Maria Antonietta – Lettere inedite

L’evoluzione di una regina

 

Sull’iconica figura dell’ultima regina di Francia sono stati versati fiumi d’inchiostro e di parole. Dopo la sua morte collezionisti a lei contemporanei diedero il via ad una forsennata ricerca di ciò che le era appartenuto, un oggetto da toeletta, un brandello di veste, una ciocca di capelli avevano il potere di trasmettere quasi per osmosi particelle di una vita grandiosa e tragica che, pur correndo sulle bocche di tutti, sfuggì nella sua vera sostanza a molti.
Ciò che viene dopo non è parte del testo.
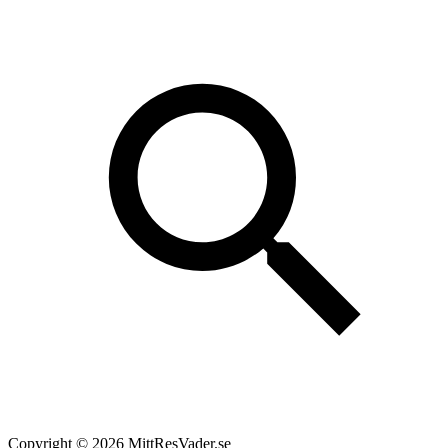
Copyright © 2026 MittResVader.se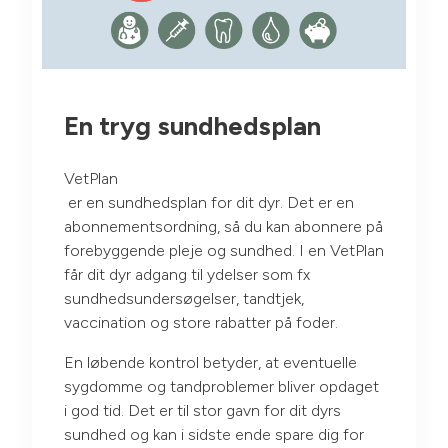
En tryg sundhedsplan
VetPlan
er en sundhedsplan for dit dyr. Det er en
abonnementsordning, så du kan abonnere på
forebyggende pleje og sundhed.
I en VetPlan
får dit dyr adgang til ydelser som fx
sundhedsundersøgelser, tandtjek,
vaccination og store rabatter på foder.
En løbende kontrol betyder, at eventuelle
sygdomme og tandproblemer bliver opdaget
i god tid. Det er til stor gavn for dit dyrs
sundhed og kan i sidste ende spare dig for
Qualche secolo dopo Stephan Zweig, che con la sua esemplare biografia romanzata tentò di scardinare i luoghi comuni che da tempo immemore gravavano sulla regina e che la descrivevano come una despota del tutto disinteressata al benessere del popolo – celeberrima la frase a lei attribuita :«Se non hanno più pane, che mangino brioche» -, ne fece un’eroina involontaria, una donna del tutto comune, travolta da un destino feroce che le permise di brillare moralmente solo alla fine della sua vita, davanti ad una sentenza di morte ormai certa. Anche la regista Sofia Coppola le regalò uno splendido ritratto, magistralmente interpretato da Kirsten Dunst, nel film che porta il suo nome, Marie Antoinette, aprendo cinematograficamente la strada ad una rivalutazione del personaggio politico e storico, accentrando l’interesse sul temperamento di una donna che, travolta dalle trame politiche delle dinastie di Austria e Francia, si ritrovò sulla soglia del trono neanche quindicenne.

Le lettere inedite che Edizioni Clichy pubblica per la prima volta in una bella edizione curata da Catriona Seth (specialista del Settecento, membro della British Academy e dell’Académie Royale de Belgique e docente all’università di Oxford), costituiscono l’inedito carteggio intercorso tra la delfina di Francia, poi Regina dei francesi, e l’ambasciatore austriaco a Parigi, il Conte Mercy che Maria Antonietta considerava tra i suoi più cari amici e confidenti, a cui più di una volta aveva affidato il compito della corrispondenza con la famiglia imperiale austriaca, e senza cui, durante il tormentoso periodo della Rivoluzione, rivelò di sentirsi persa.

Da questi scritti, alcuni autografi, altri trascritti proprio da Mercy perché criptati – durante il periodo di detenzione alle Tuileries diventò rischioso sia per la regina che per i suoi destinatari ricevere messaggi, si provò allora ad inviare lettere criptate, alcune scritte con l’inchiostro simpatico, altre camuffate da carta da imballaggio, decifrabili solo consultando la stessa edizione di un testo letterario, cosa più semplice a dirsi che a farsi soprattutto se il destinatario era impegnato in affari che lo tenevano lontano dalla biblioteca di casa, condizione in cui spesso si trovavano sia Axel von Fersen che Mercy – si raggiunge, senza intermediari, Maria Antonietta stessa.

I messaggi, che la regina con l’avanzare dell’età scriveva da sola e nei momenti che riusciva a ritagliarsi dai vari impegni politici e mondani, mostrano una donna che cresce in consapevolezza e impegno. Non più una sprovveduta schiacciata dai giochi politici altrui, ma una figura conscia del ruolo che riveste, sinceramente convinta di dover salvaguardare la monarchia per il bene di Francia e del Delfino di cui è, sopra ogni cosa, madre. E poi, la parte più intima, le preoccupazioni per la sorte della sua famiglia – la nostra situazione è orribile – e l’amarezza per gli affetti che non rivedrà, forse, più.

Si sono dette e scritte tante cose su questa regina dall’incredibile e tragica sorte e, tra le tante, le più affascinanti e dirette ce le consegna proprio lei con queste lettere.